Foul shooters: WVU’s free-throw struggles could be a big problem in March

There’s an adage in baseball: The ball will find the hole.

What it means is, if you have a weak fielder, invariably the ball will get hit to him.

Similarly, in college basketball, if you have a weakness, the NCAA Tournament will magnify it.

With that in mind, it would behoove West Virginia to dramatically improve its performance at the free-throw line.

The Mountaineers are a solid basketball team. They’re ranked 16th and are one of the best defensive and rebounding teams in the nation. They’re also among the nation’s worst free-throw shooters.

It’s been a problem all year and it’s been particularly bad the past two games. The Mountaineers shot a combined 54.8 percent from the charity stripe in their loss to Kansas and win over Oklahoma State. It didn’t hurt the Mountaineers against the Cowboys. It was fatal against Kansas.

The Jayhawks weren’t great at the foul line, but they made seven more shots than WVU.

Kansas won the game by seven.

Unfortunately, despite the online coaches in social media comment sections, this is a problem without an easy solution.
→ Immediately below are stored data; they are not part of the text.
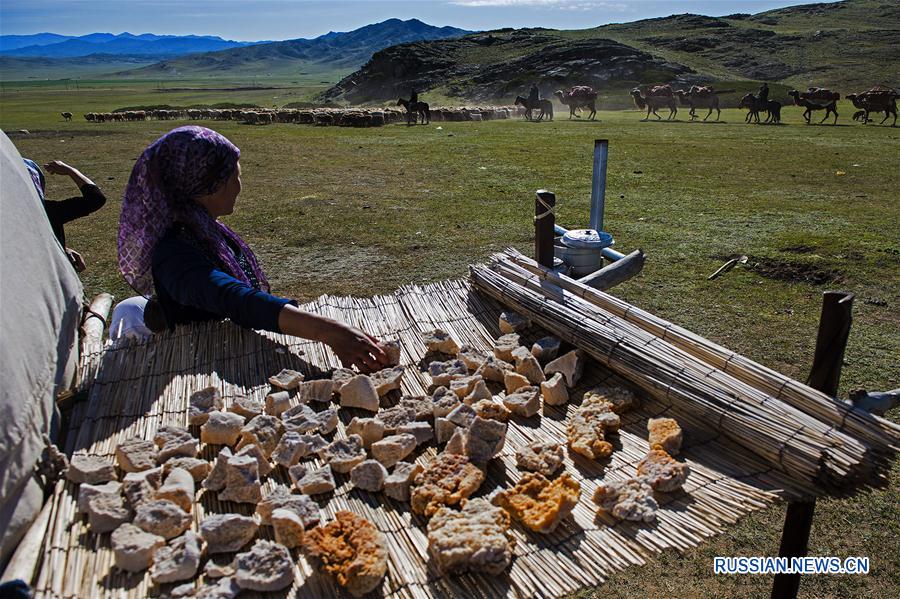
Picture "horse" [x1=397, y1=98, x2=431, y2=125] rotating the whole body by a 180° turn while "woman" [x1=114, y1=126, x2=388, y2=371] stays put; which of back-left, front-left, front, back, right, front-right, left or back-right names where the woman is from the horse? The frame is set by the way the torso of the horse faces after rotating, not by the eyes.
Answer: right

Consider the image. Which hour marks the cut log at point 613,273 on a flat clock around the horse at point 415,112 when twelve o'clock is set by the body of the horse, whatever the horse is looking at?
The cut log is roughly at 9 o'clock from the horse.

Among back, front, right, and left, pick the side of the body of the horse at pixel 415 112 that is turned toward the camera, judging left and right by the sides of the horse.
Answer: left

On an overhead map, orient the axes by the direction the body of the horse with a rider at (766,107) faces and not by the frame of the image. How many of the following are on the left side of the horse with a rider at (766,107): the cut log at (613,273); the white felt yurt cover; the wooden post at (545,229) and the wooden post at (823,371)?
4

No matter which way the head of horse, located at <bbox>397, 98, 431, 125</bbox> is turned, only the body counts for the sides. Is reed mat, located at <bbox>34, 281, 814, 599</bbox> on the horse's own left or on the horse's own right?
on the horse's own left

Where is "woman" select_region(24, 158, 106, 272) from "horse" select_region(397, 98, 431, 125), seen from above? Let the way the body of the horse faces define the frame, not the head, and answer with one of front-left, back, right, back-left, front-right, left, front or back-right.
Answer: left

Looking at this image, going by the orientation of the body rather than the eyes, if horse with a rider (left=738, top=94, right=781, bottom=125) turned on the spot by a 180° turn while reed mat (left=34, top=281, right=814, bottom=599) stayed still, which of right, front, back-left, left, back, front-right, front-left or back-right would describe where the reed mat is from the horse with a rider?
right

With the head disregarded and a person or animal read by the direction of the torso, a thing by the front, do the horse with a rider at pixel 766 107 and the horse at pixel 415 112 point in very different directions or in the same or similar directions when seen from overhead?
same or similar directions

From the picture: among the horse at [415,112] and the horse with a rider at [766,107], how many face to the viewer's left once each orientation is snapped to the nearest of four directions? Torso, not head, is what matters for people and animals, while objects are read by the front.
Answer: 2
In fact, it’s likely a problem without any tangible solution.

“(West Virginia coach Bob) Huggins needs to teach these guys how to shoot free throws!” Well, thank you Facebook comment guy. I guess a coach who’s won 872 games never realized this. Quick, someone get Huggins this comment ASAP! Maybe Huggins could take a page from the coaching strategy of Mr. Burns https://youtu.be/Nv-FcxlEMaw.
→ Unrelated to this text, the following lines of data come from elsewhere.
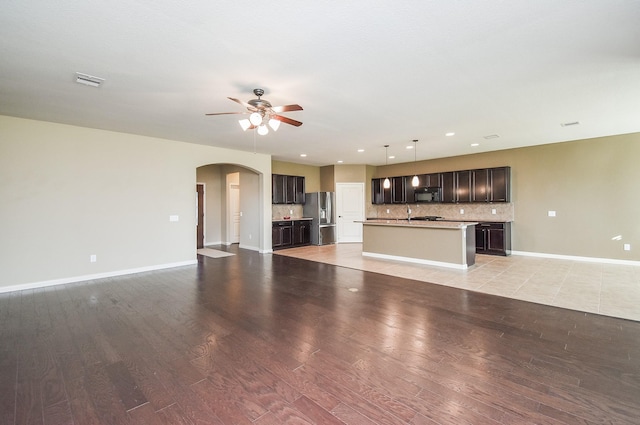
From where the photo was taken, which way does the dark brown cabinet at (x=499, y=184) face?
toward the camera

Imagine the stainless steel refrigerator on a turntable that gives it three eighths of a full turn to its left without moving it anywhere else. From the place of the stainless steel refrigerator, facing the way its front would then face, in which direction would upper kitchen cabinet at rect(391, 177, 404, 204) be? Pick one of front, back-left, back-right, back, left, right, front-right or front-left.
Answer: right

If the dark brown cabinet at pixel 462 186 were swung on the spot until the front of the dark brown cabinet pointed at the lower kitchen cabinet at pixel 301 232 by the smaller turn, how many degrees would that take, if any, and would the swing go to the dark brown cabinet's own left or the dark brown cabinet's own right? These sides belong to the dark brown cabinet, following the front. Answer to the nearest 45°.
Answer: approximately 45° to the dark brown cabinet's own right

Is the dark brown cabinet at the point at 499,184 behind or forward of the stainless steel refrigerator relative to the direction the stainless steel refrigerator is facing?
forward

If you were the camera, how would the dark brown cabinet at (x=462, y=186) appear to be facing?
facing the viewer and to the left of the viewer

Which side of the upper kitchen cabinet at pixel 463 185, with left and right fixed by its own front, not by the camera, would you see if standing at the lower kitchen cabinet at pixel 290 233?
right

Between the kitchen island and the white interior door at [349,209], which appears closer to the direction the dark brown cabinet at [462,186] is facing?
the kitchen island

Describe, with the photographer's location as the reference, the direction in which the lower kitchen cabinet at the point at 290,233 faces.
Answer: facing the viewer and to the right of the viewer

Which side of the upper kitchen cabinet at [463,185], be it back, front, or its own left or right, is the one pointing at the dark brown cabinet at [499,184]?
left

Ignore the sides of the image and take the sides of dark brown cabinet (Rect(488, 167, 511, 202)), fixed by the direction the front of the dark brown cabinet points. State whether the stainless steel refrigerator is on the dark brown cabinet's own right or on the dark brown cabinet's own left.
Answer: on the dark brown cabinet's own right

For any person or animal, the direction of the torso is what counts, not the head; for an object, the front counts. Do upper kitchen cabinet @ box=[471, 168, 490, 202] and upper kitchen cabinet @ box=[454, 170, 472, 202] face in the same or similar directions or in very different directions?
same or similar directions

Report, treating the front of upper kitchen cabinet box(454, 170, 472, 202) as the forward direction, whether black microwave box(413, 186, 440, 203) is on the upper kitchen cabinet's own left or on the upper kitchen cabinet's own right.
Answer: on the upper kitchen cabinet's own right

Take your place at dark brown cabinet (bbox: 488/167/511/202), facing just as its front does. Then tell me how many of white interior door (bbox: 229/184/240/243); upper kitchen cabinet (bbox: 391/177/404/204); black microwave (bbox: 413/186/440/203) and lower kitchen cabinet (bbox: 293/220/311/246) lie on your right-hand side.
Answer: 4

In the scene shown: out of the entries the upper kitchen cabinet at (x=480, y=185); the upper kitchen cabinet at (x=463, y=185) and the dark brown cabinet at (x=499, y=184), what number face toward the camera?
3

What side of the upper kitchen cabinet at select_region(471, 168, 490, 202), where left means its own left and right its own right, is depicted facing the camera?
front
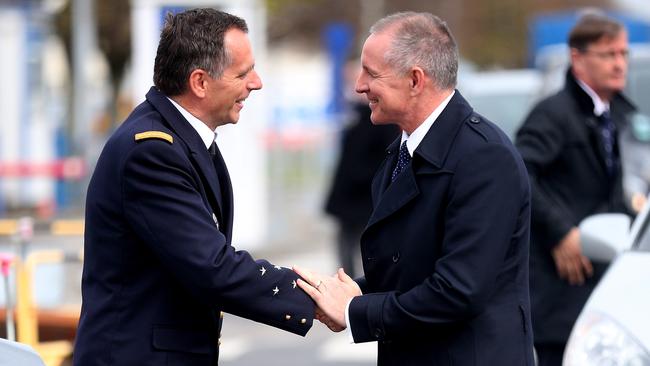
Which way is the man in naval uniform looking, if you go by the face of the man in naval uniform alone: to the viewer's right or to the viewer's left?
to the viewer's right

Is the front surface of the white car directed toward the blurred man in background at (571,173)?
no

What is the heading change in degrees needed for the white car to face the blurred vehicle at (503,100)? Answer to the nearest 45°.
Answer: approximately 135° to its right

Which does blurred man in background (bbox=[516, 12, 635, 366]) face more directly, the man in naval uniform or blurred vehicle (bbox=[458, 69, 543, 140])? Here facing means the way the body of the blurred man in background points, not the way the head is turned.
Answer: the man in naval uniform

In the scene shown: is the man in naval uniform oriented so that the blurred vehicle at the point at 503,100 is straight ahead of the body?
no

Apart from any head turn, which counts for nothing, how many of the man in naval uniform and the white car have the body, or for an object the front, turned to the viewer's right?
1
Huggins teams aren’t usually good free-throw shooters. That’s not surprising because Huggins team aren’t usually good shooters, period. That’s not the type of style he plays and not the type of player he recruits. Huggins teams are defense and rebounding centric. He recruits that, practices that and coaches that. It stands to reason that a team that struggles shooting from the field would also struggle from the foul line. Both involve the skill of shooting.
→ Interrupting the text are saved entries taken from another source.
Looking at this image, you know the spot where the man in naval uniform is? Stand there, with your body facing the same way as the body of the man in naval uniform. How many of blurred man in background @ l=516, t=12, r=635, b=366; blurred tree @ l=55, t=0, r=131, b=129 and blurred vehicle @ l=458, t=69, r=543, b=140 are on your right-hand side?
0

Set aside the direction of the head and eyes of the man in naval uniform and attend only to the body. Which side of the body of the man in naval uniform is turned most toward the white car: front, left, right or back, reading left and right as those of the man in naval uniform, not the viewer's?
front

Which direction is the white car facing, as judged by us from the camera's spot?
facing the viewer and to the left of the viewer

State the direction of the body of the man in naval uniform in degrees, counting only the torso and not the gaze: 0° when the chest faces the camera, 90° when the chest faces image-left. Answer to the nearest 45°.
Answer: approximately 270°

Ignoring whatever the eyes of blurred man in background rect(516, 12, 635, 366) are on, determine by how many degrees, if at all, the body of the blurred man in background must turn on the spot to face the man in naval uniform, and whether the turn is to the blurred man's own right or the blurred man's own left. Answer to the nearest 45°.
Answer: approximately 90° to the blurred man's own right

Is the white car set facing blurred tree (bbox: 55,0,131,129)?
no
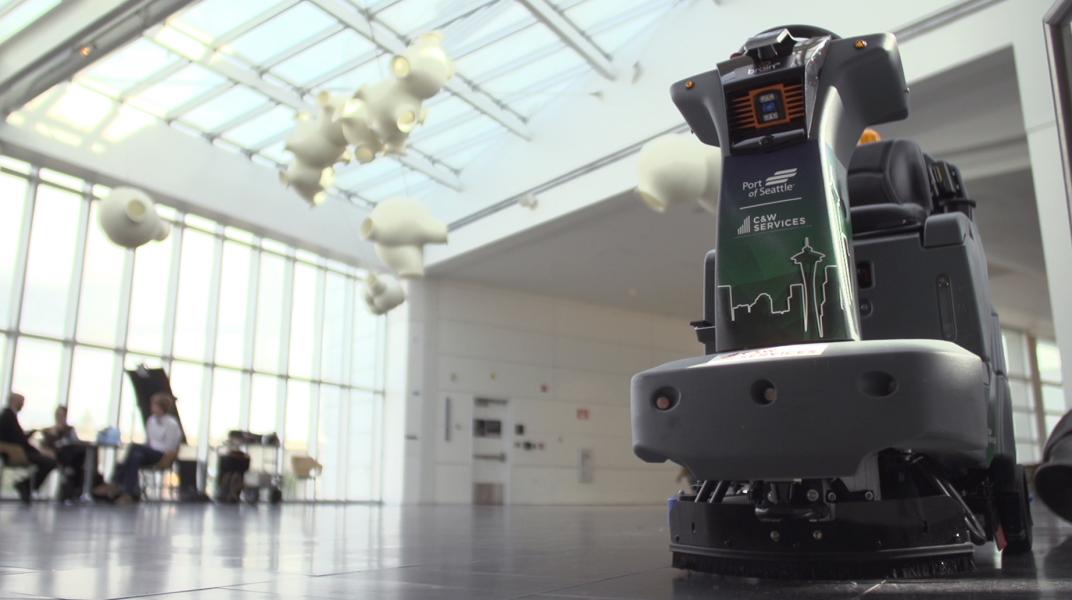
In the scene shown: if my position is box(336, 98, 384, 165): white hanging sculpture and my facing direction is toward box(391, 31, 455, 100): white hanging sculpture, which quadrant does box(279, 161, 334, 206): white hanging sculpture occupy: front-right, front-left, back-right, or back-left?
back-left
This year’s WVU squad is worse than most at the foul line. But that, too, isn’t surprising. During the Jevon Carter/Daxter Miles era, the Mountaineers were more guard oriented than they were post-play focused.

This team, by contrast, is heavily post-centric, led by big forwards freshman Oscar Tshiewbe and sophomore Derek Culver. Traditionally, big men are worse free-throw shooters than guards. It stands to reason that a team which runs much of its offense through its big men would fare worse at the foul line than one that is guard heavy.

But even with all these caveats, the Mountaineers do need to improve their foul shooting. Ranking 306th in free-throw percentage is a recipe for disaster.

And that recipe could be baked into NCAA Tournament heartbreak.